Yang pasti, dari banyak radio yang ada, para pendengarnya semakin hilang. Kalau hanya sekedar ingin dengan musik dan lagu, mereka tinggal klik You Tube, mencari judul dan genre music yang diinginkannya. Piringan-piringan CD lagu, baik yang asli atau bajakan, pun jadi pilihan utama. Belum lagi flash disk, yang berisi file-file lagu yang diinginkan, tinggal down loud dari You Tube dan lainnya.

Kalau hanya sekedar ingin tahu berita, tinggal klik media online. Atau tinggal klik dari link berita yang sudah beredar di medsos. Atau melalui aplikasi yang setiap saat bisa dunduh melalui play store. Tidak perlu lagi putar-putar gelombang frekuensi radio.

Apalagi sekarang ini, hampir setiap orang sudah menggenggam hape android, yang setiap saat dapat mengakses media online maupun media sosial yang berisi informasi-informasi yang dibutuhkan. Manusia dimanjakan dengan teknologi informasi yang sangat canggih.

Sekarang, sebagian dari radio itu adalah radio jaringan. Ada juga radio berita. Bisa sekedar pembacaan berita-berita dari koran atau media online yang ada. Ada juga yang memang benar-benar radio berita, berdasarkan hasil liputan para reporternya sendiri. Biasanya siaran langsung dari TKP.

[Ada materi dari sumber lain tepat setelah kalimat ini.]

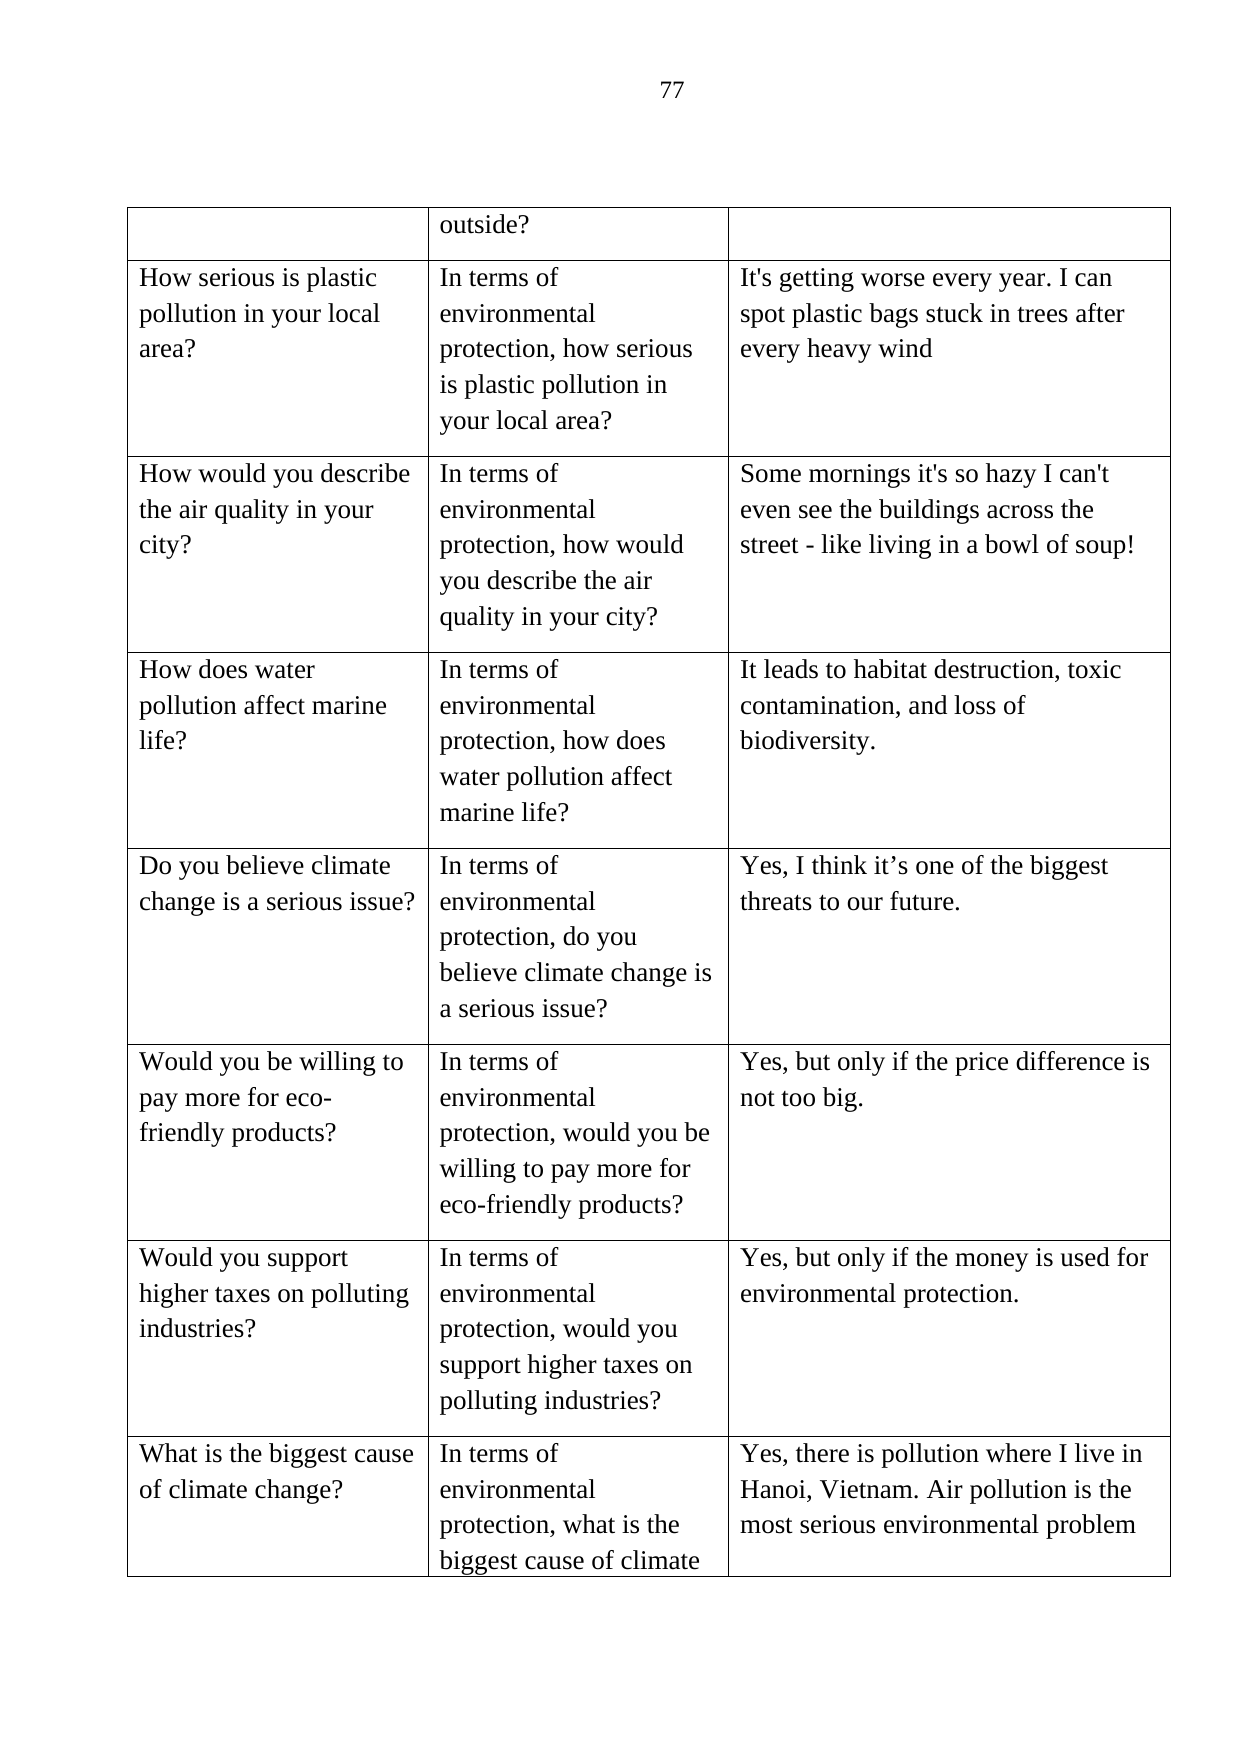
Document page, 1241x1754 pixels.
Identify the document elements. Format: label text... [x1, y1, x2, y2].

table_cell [729, 208, 1170, 260]
table_cell In terms of environmental protection, how does water pollution affect marine life? [429, 653, 728, 848]
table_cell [429, 208, 728, 260]
table_cell In terms of environmental protection, how serious is plastic pollution in your local area? [429, 261, 728, 456]
table_cell It leads to habitat destruction, toxic contamination, and loss of biodiversity. [729, 653, 1170, 848]
table_cell In terms of environmental protection, would you be willing to pay more for eco-friendly products? [429, 1045, 728, 1240]
table_cell In terms of environmental protection, do you believe climate change is a serious issue? [429, 849, 728, 1044]
table_cell Do you believe climate change is a serious issue? [128, 849, 428, 1044]
table_cell Some mornings it's so hazy I can't even see the buildings across the street - like living in a bowl of soup! [729, 457, 1170, 652]
table_cell Would you support higher taxes on polluting industries? [128, 1241, 428, 1436]
table_cell How does water pollution affect marine life? [128, 653, 428, 848]
table_cell How serious is plastic pollution in your local area? [128, 261, 428, 456]
table_cell It's getting worse every year. I can spot plastic bags stuck in trees after every heavy wind [729, 261, 1170, 456]
table_cell In terms of environmental protection, would you support higher taxes on polluting industries? [429, 1241, 728, 1436]
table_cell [429, 1437, 728, 1576]
table_cell In terms of environmental protection, how would you describe the air quality in your city? [429, 457, 728, 652]
table_cell How would you describe the air quality in your city? [128, 457, 428, 652]
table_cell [128, 1437, 428, 1576]
table_cell Yes, but only if the money is used for environmental protection. [729, 1241, 1170, 1436]
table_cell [128, 208, 428, 260]
table_cell Yes, but only if the price difference is not too big. [729, 1045, 1170, 1240]
table_cell Yes, I think it’s one of the biggest threats to our future. [729, 849, 1170, 1044]
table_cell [729, 1437, 1170, 1576]
table_cell Would you be willing to pay more for eco-friendly products? [128, 1045, 428, 1240]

Kini, dengan jaringan internet yang hampir masuk ke semua pelosok, radio harus berubah juga. Tidak hanya berfokus pada pancaran sinyal pemancar, yang terbatas beberapa kilometer saja. Harus berubah dan dipancarkan juga menjadi radio internet.

Televisi saja, sekarang sudah tersambung dengan jaringan internet. Tidak hanya mengandalkan sinyal dari pemancar, yang setiap saat terganggu akibat hujan dan cuaca yang tidak bersahabat. Televisi yang begitu saja, sekarang ini sudah mulai ditinggalkan juga. Jika ingin menonton berita, tingga cari cuplikan-cuplikan berita yang diunggah di You Tube.

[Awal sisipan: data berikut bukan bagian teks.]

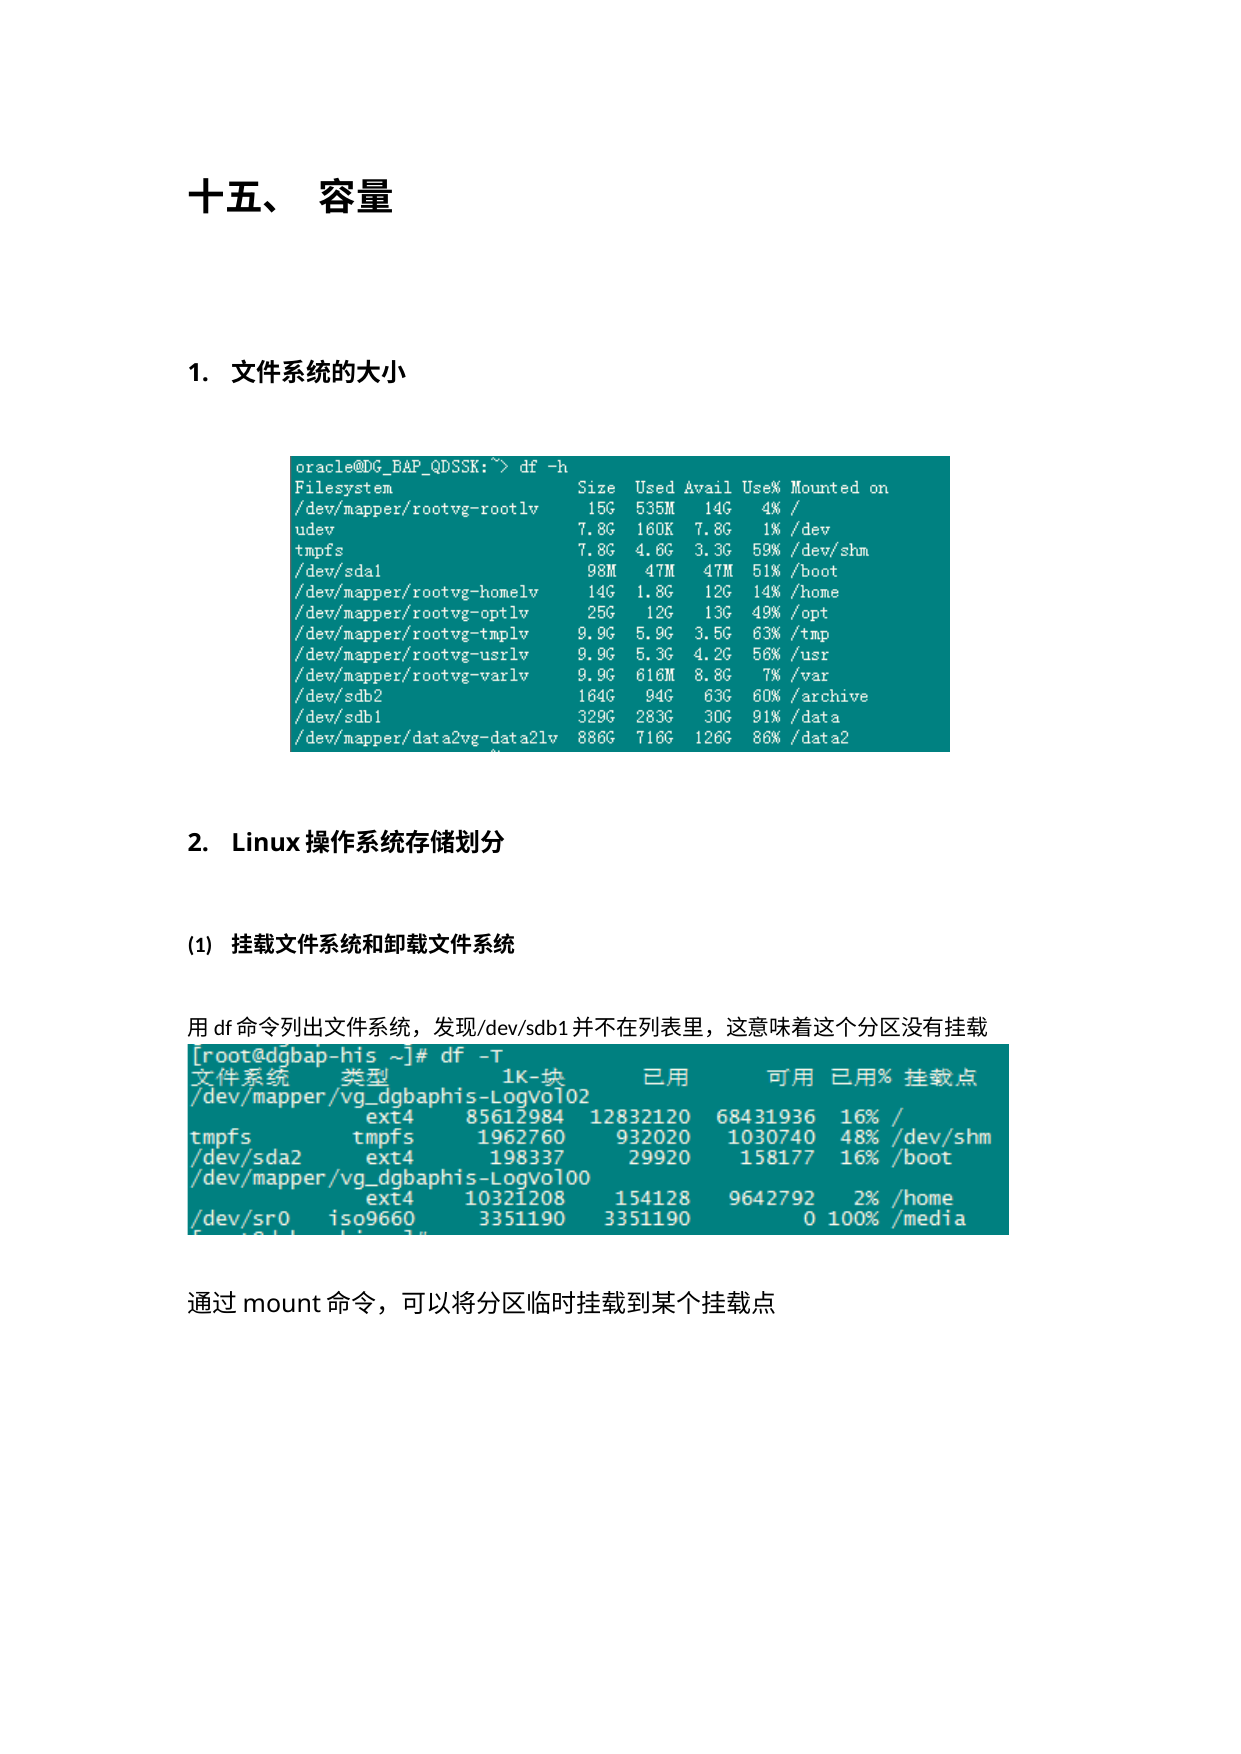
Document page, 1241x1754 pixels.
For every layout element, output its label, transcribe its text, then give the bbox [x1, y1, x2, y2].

text 用df命令列出文件系统，发现/dev/sdb1并不在列表里，这意味着这个分区没有挂载 [187, 1009, 1053, 1042]
picture [290, 456, 950, 752]
subtitle Linux操作系统存储划分 [187, 808, 1053, 873]
text 通过mount命令，可以将分区临时挂载到某个挂载点 [187, 1269, 1053, 1334]
subtitle 容量 [187, 162, 1053, 227]
subtitle 文件系统的大小 [187, 338, 1053, 403]
subtitle 挂载文件系统和卸载文件系统 [187, 927, 1053, 959]
picture [187, 1044, 1009, 1235]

Kalau tidak berubah, radio hanya seperti suara angin yang lewat. Tidak peduli ada yang mendengarkan atau tidak, yang penting keluar suaranya. Para penyiar hanya berbicara seorang diri di studio, persis seperti nyatanya. Tidak ada yang mendengar, merespon, kirim-kirim salam dan sebagainya. Kalau pun ada, hanya seperti orang-orang yang sedang teleponan atau WA-nan secara pribadi, hanya saja di frekuensi terbuka. Gawat…!!

Rasanya kangen, ketika penyiar radio itu menyapa para pendengarnya, dan pendengarnya pun langsung merespon dengan kirim-kirim salam. Tapi, kini kirim salam pun sudah cukup melalui WA. Bukan hanya suara, tapi dengan gambar langsung, berupa video call.